Emails and messaging that contain links to online content can create an additional drain on mental resources. Once you’ve decided the content is safe to open, you have to assess its value, make a note of useful information, and respond to what you’ve seen. Better to think twice before sending something that requires these tasks.

  1. Privacy and security concerns

Privacy breaches, hacking, and cyber threats pose significant risks. In a complex landscape of privacy settings, encryption, and cybersecurity measures, it’s important to be mindful about what you’re sending, and to whom. The simple email you plan to send may contain something explosive further down the chain of mails sent earlier.

  1. Humour

Humour is human and susceptible to misjudgement. Best to restrict humour in work messages. Attempted jokes that fall short can seem insensitive, or worse. Once your message is preserved in black and white, denying it is difficult. Messaging at work should be warm and friendly, but professional and inoffensive.

  1. Etiquette and professionalism

The rules of etiquette in digital communication can be challenging, especially in professional settings. Navigating them takes care. Email tone, response times, and appropriate use of emojis can vary widely among individuals and cultures. Brevity is always a safe bet. Keep your tone warm and positive, say what you need to, then stop.

Benefits of digital communication

The deluge of digital information has altered the way we think. According to psychologist and Nobel laureate Daniel Kahneman, our minds accommodate both fast and slow thinking. The latter is necessary when managing complexity such as negotiating a contract, but the former helps with simple things like driving. Be mindful that digital tech favours fast thinking, at the expense of more careful, considered thoughts.

People may feel compelled to check their devices, respond to messages, or stay connected at all hours, which can have negative effects on mental health and relationships. For example, there is a suspected link between high use of digital communication and shorter attention spans.

Nevertheless, digital communication has reshaped work and rewritten how we stay connected. For millions of people, it’s become a defining feature of 21st century life. It facilitates hybrid, develops relationships, and allows people to work for an organisation on the other side of the world. Training in virtual communication helps to ensure that you and your team understand each other consistently and effectively.
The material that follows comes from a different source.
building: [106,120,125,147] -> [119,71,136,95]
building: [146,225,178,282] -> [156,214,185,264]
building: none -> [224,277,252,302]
The relationship between traditional and digital communication

Communication is a central element of what it is to be human. We are social animals, we don’t do well alone. Enhancing our capability through stronger connectivity is a valuable skill. Building on this, digital communication has brought radical benefits to how we operate at work, particularly in speed, reach, and opportunity. But letting it intrude on the things that make us human may come at a cost.

At Working Voices, we advocate a sustainable way of working, beginning with communication. In practice, this requires a company culture committed to encouraging respect, trust, psychological safety, and a sense of belonging.

This approach to communication leads to stronger teamwork, higher productivity, and better retention. Our Sustainable Human themes and courses are strongly committed to the benefits offered by digital communication, data management and AI. These developments enhance performance at work, they are tools that support us. If this relationship slips into reverse however, and we prioritise these assets over people, then we risk losing sight of an authentic way of working and with it a little something of ourselves.